In another, the court misstated then current practice regarding teaching English learners in striking down the Legislative Council’s description for a ballot proposition banning bilingual education.

State law requires that the Legislative Council’s description be “impartial.” The transportation tax advocates are claiming that the proposed analysis for its proposition isn’t impartial because it states not only what the increase in the sales tax would be, 1 percentage point, but also how much of an increase in the state sales tax that represents, nearly 18 percent.

Providing voters both pieces of information, the nominal increase and the percentage increase it represents, would certainly seem more impartial than just providing one or the other.

It would be hard to argue that also providing the percentage increase violates the statute, since it specifically says the description can include “the effect of the measure on existing law.”

There is only one justice remaining from the 2000 meddlesome court (Ruth McGregor).

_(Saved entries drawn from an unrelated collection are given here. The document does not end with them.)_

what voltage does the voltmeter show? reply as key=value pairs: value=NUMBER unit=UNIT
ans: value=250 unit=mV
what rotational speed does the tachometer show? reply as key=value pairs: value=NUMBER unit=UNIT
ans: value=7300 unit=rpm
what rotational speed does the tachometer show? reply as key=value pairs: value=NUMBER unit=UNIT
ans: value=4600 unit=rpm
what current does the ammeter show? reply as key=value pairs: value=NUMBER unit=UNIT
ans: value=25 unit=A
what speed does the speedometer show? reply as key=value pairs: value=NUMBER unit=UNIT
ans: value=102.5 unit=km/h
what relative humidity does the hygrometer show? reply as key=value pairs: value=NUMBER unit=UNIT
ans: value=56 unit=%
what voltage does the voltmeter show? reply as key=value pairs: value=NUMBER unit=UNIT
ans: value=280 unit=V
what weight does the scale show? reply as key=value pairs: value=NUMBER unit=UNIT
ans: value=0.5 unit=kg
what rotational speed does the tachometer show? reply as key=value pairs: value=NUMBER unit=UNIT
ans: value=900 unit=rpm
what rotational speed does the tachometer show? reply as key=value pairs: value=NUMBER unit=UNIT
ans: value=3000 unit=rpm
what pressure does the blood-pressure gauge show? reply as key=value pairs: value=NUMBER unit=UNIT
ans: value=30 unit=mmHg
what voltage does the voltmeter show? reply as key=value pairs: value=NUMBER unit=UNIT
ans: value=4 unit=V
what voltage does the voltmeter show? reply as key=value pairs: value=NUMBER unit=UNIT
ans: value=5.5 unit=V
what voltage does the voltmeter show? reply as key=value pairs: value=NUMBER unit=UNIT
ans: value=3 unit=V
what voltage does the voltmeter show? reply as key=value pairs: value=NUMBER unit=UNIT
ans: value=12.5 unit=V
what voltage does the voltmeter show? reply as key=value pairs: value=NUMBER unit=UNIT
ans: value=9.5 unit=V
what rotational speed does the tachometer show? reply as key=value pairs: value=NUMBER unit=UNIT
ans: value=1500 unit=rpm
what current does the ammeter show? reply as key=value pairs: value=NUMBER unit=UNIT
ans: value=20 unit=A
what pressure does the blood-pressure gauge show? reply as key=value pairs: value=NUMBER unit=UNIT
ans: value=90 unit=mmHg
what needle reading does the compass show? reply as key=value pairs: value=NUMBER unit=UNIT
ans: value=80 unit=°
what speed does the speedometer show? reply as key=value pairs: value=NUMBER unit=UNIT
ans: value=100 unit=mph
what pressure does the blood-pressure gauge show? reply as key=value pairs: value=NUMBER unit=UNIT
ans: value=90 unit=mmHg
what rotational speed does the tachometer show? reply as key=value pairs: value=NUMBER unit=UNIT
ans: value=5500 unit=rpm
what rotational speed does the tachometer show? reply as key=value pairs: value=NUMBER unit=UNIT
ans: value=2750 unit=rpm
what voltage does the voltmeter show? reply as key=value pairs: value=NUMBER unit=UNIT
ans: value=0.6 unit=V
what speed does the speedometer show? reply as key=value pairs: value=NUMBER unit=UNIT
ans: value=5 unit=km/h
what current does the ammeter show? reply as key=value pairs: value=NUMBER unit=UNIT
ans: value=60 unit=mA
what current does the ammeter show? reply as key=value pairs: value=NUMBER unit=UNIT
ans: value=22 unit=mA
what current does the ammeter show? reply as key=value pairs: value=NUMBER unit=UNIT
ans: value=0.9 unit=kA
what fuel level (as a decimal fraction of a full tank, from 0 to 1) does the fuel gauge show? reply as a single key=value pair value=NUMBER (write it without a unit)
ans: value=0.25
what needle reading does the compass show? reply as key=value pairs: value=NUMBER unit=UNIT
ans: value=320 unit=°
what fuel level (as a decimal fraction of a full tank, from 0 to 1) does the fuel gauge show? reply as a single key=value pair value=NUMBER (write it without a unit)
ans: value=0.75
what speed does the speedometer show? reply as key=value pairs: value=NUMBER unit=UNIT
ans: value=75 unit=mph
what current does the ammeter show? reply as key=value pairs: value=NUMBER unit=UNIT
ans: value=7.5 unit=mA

This will be a test of the new court’s inclination to substitute its judgment without obvious warrant.

• The most cynical budget move by the Democrats, enabled by state Senate President Tim Bee, was eliminating funding for the educational voucher programs for foster and disabled children.

This won’t save the state any money. The state remains obligated for the education of these children. In fact, precluding private school as an option will undoubtedly cost the state even more.

So, Democrats took advantage of the budget power Bee gave them to make an ideological point in the budget that actually increased costs while disrupting the lives of the families who were on the programs.

That said, House Speaker Jim Weiers’ proposal to fund them out of surplus funds in the House’s account was properly nixed by Attorney General Terry Goddard. Neither chamber of the Legislature has constitutional authority to unilaterally fund general programs.